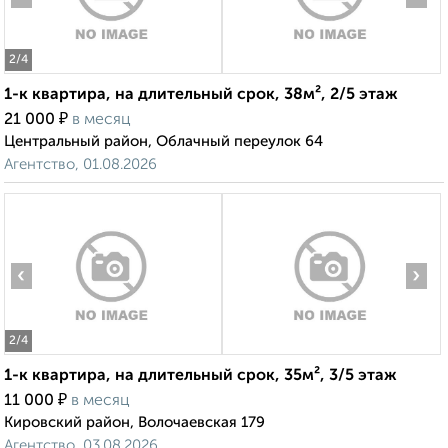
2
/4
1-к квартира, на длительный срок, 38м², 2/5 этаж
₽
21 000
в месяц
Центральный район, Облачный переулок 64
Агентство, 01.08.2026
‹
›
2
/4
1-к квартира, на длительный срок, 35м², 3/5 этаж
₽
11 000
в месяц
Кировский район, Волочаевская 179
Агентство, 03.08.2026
⁂
(About this exercise):
Can you turn the data above into a Markdown table with the columns "Row" and "Text", giving each line its own numbered row? Skip any blank lines and leave the pictures out.

(Answer box):
| Row | Text |
|---|---|
| 1 | 2 |
| 2 | /4 |
| 3 | 1-к квартира, на длительный срок, 38м², 2/5 этаж |
| 4 | ₽ |
| 5 | 21 000 |
| 6 | в месяц |
| 7 | Центральный район, Облачный переулок 64 |
| 8 | Агентство, 01.08.2026 |
| 9 | ‹ |
| 10 | › |
| 11 | 2 |
| 12 | /4 |
| 13 | 1-к квартира, на длительный срок, 35м², 3/5 этаж |
| 14 | ₽ |
| 15 | 11 000 |
| 16 | в месяц |
| 17 | Кировский район, Волочаевская 179 |
| 18 | Агентство, 03.08.2026 |